Plush's Liam Hayes isn't a man who does things easily. He released his first single in 1994, his first woozy LP in 1998, and didn't follow that up until 2002's Fed, an orchestral album of Brian Wilson and Randy Newman-like proportions that almost bankrupted him. Last year, he released Underfed, the demos for that record. Add a cameo in Stephen Frears' High Fidelity - he plays at a fuggy bar's piano, allegedly at the request of fellow Chicago-dweller John Cusack - and Hayes' reputation as one of contemporary music's strangest, perhaps laziest, most compelling performers was cemented.
The 12 Bar club feels like a venue stuck in time - which suits Hayes perfectly. In sports jacket and sharply creased slacks, topped with a curly mop, he resembles a young Albert Hammond. And his songs, too, seem to come from another era. He feeds his guitar through a Leslie cabinet, the antique tremolo unit through which the Beach Boys' Pet Sounds and the Beatles' While My Guitar Gently Weeps gained their mournful hum.
His first tune, an instrumental, laced with "doo-dooh" phrasings and thick jazzy chords, swoons like a soundtrack piece from a lost arthouse film. The songs that follow are full of the early 1970s charm of Paul Simon and Neil Young, as if sung by a voice of the counterculture.

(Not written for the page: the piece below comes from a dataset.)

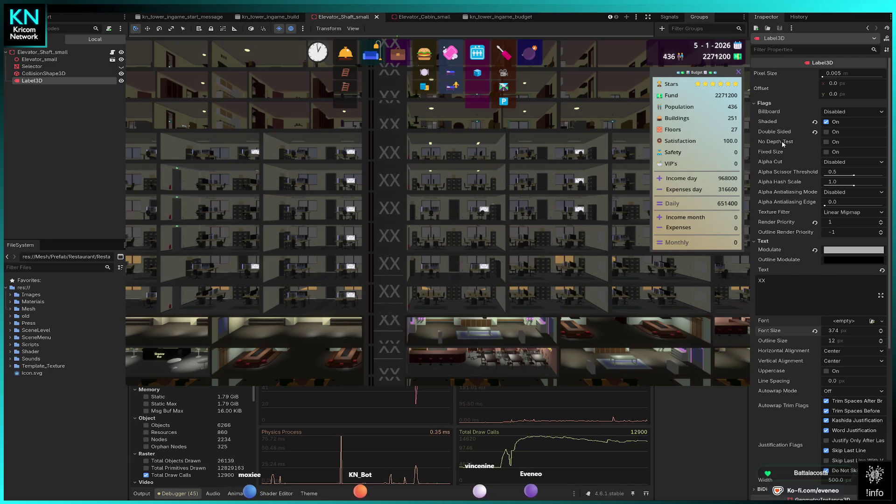
click(825, 122)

Only three songs Hayes plays have been previously recorded, but with lyrics this touching ("I guess we walk together into this life") and melancholy ("I had a place I didn't know/I called it home"), it doesn't matter. There's briefly some swampy blues when one song urges "Come on down, the price is right", but the mood that prevails longs for love. It's hard not to warm to his wishes.